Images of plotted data
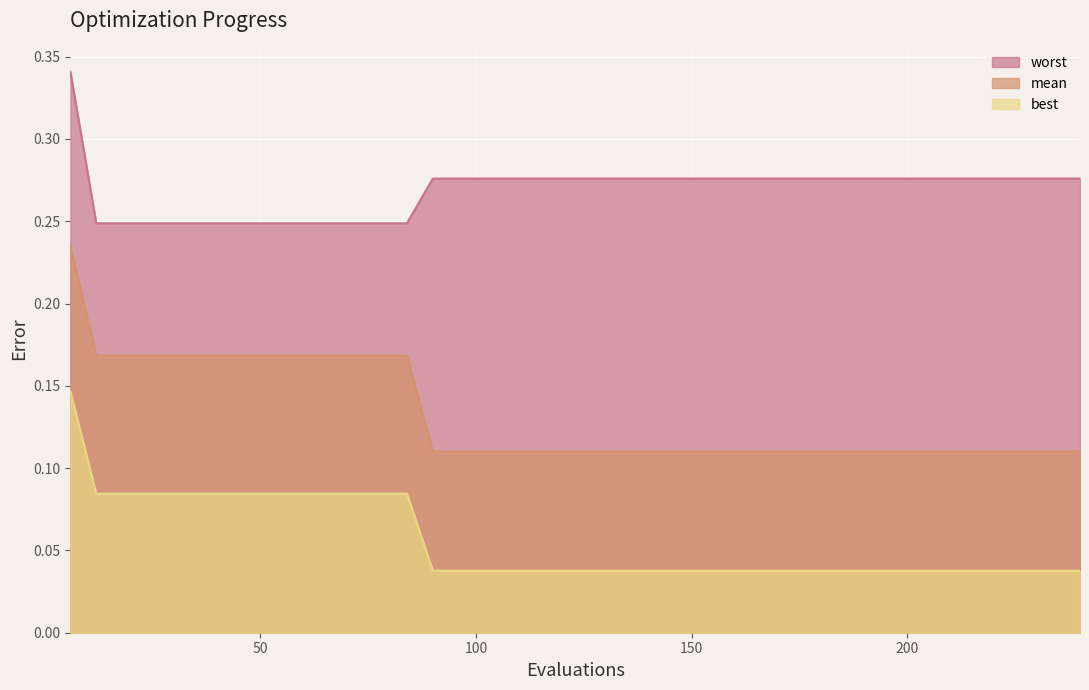

How many distinct data groups are displayed?

3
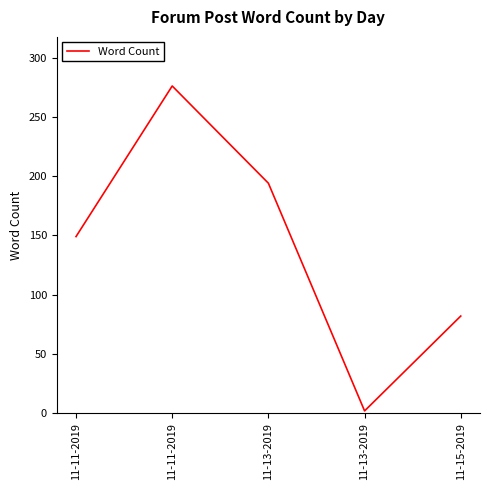

Which category has the lowest value across all series?

11-13-2019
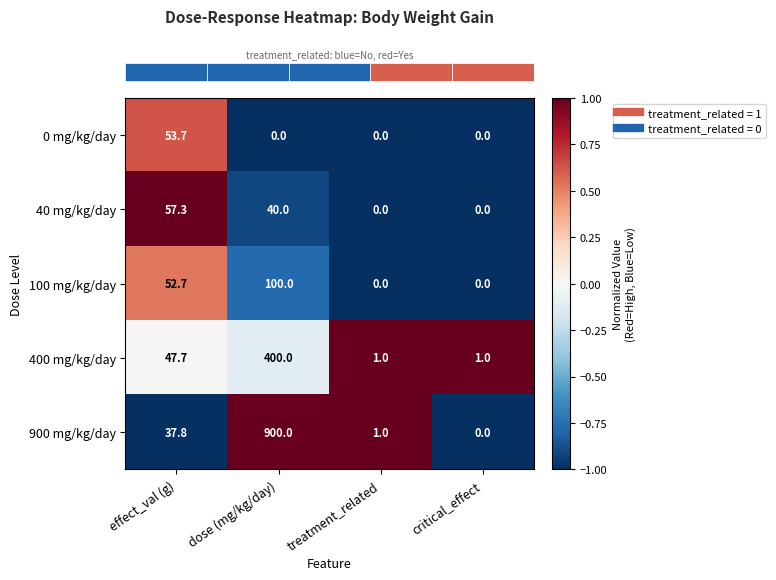

How many distinct data groups are displayed?

5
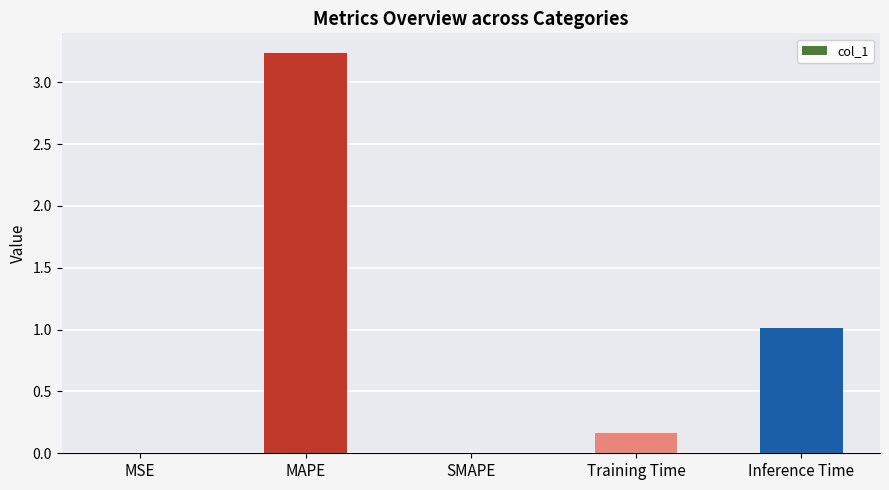

What is the average value?

0.9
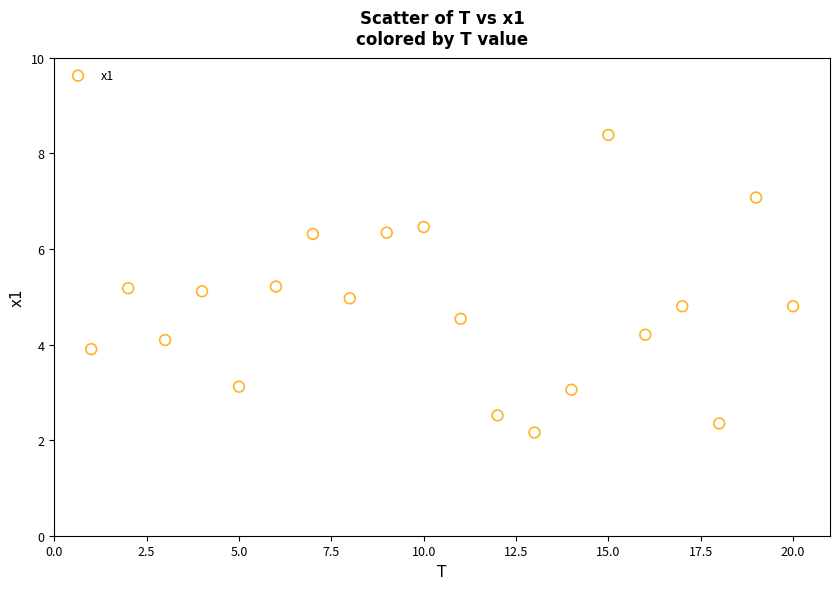

What is the range of X values (max minus min)?

19.0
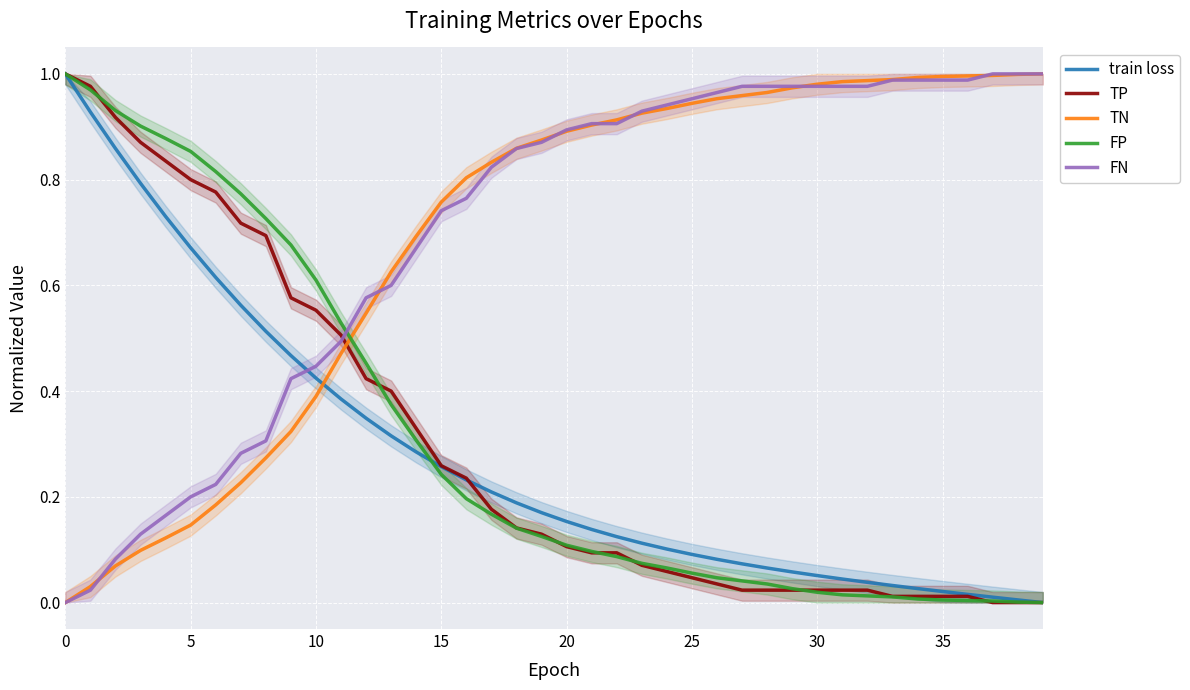

What is the difference between the train loss values at 13 and 33?

0.3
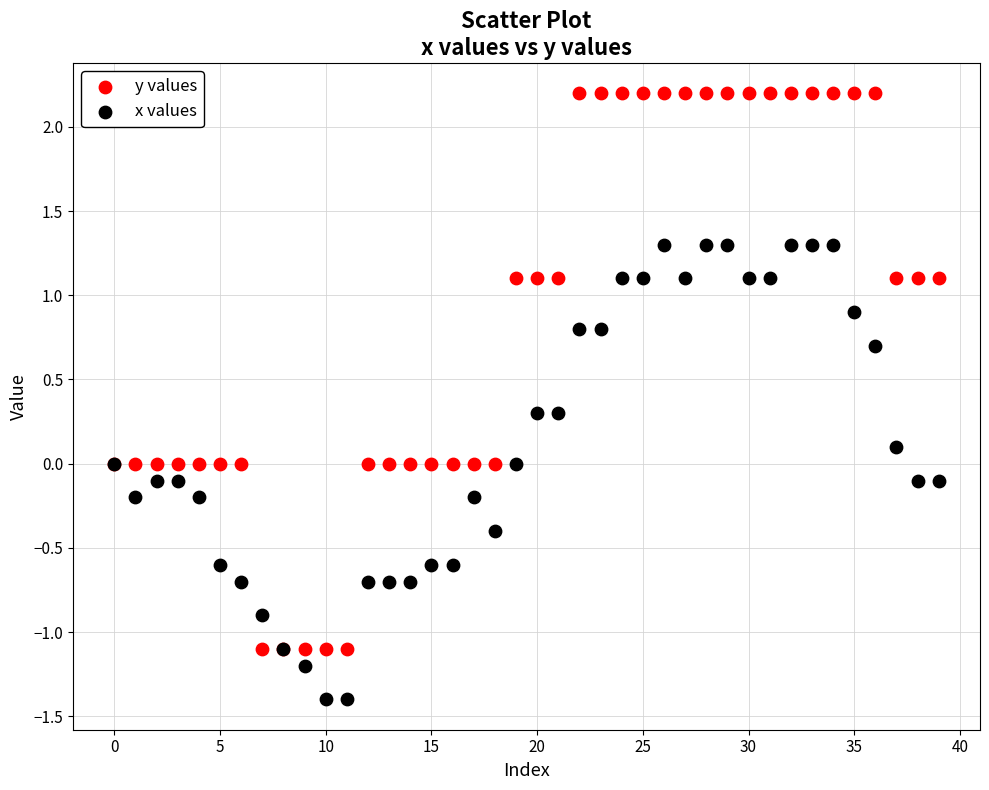

Which series has the widest spread of Y values?

y values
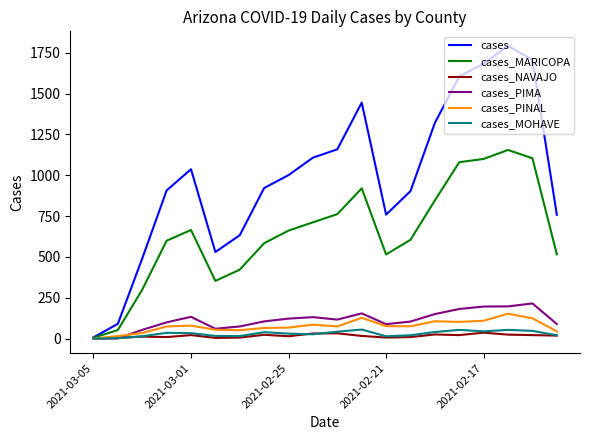

Which series has the largest total across all categories?

cases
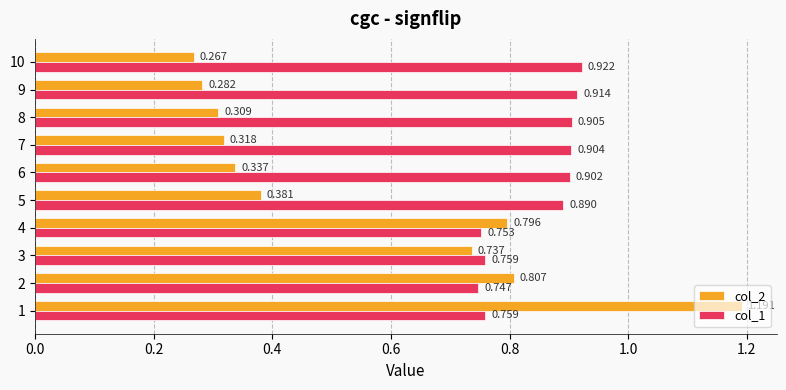

Is the value of col_2 at 8 greater than the value of col_1 at 4?

No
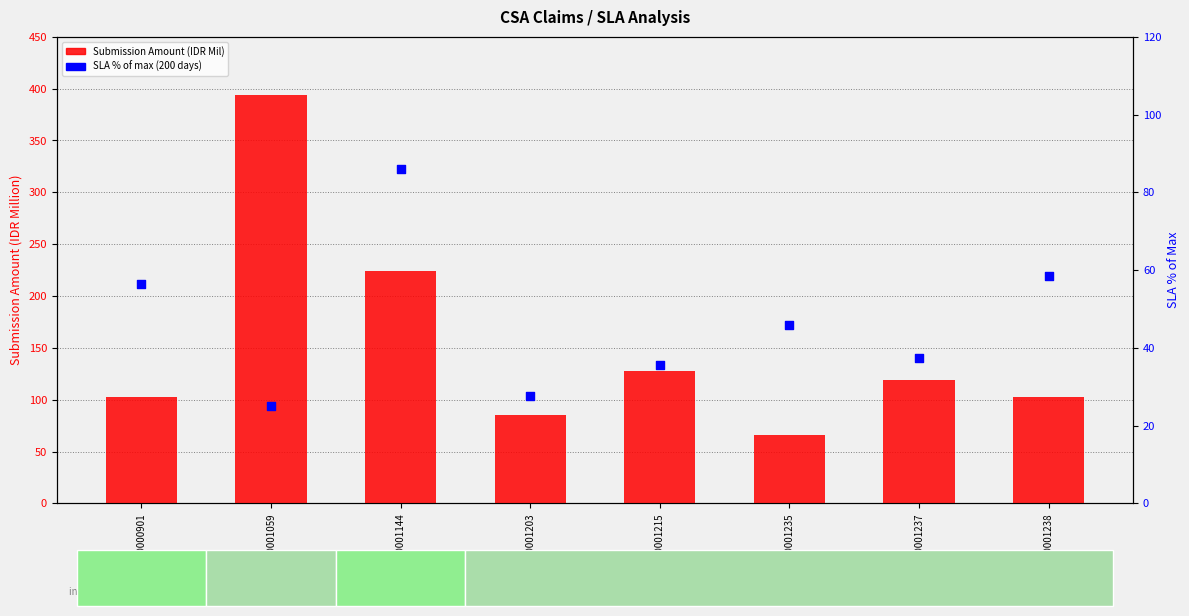

What is the total value across all series at CSA20001215?

163.1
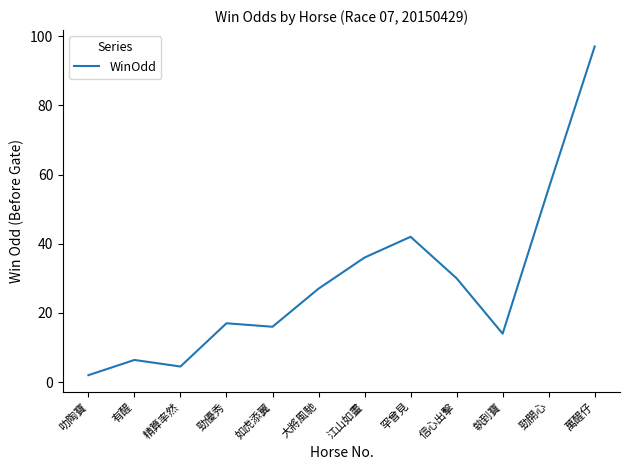

The value at 大將風馳 is 27.0. True or false?

True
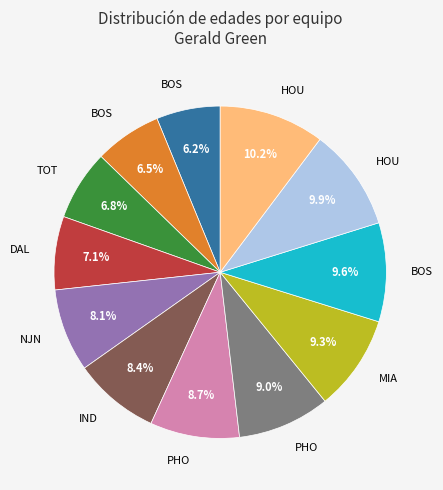

Is there a majority slice in this chart?

No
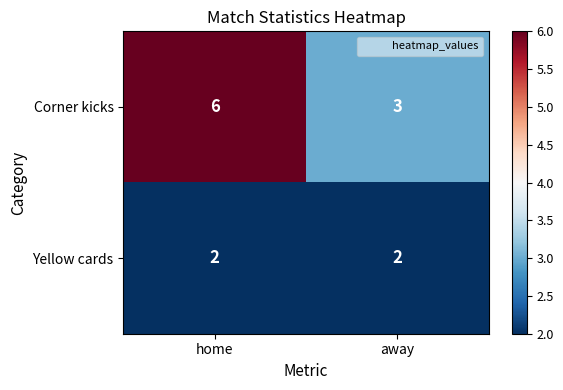

Between home and away, which series saw the biggest shift?

Corner kicks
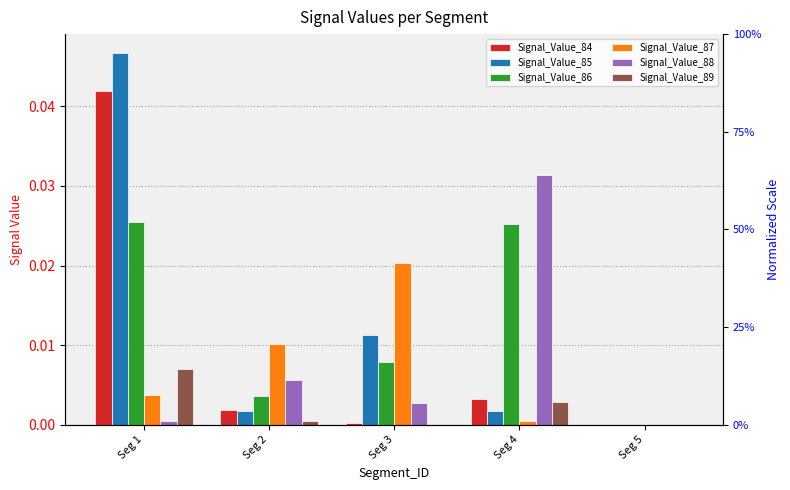

How many bars are there in total?

30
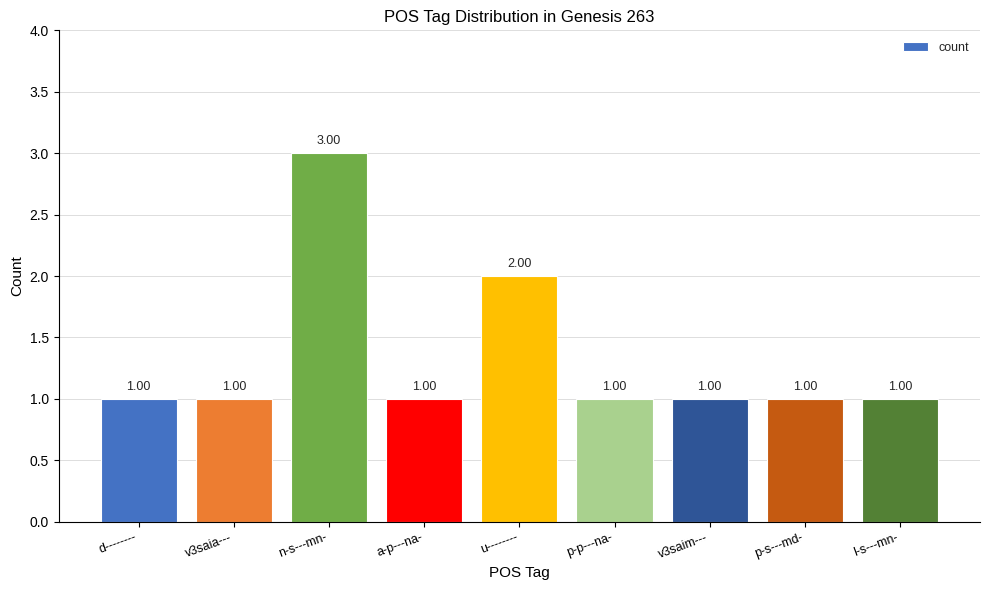

Which has a higher value, u-------- or n-s---mn-?

n-s---mn-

TASK REQUIREMENTS =
Report each line of the rows above that contains the word "What". Case matters.

RESPONSE FOR THIS EXERCISE =
What is the average value?
What is the range of X values (max minus min)?
What is the difference between the train loss values at 13 and 33?
What is the total value across all series at CSA20001215?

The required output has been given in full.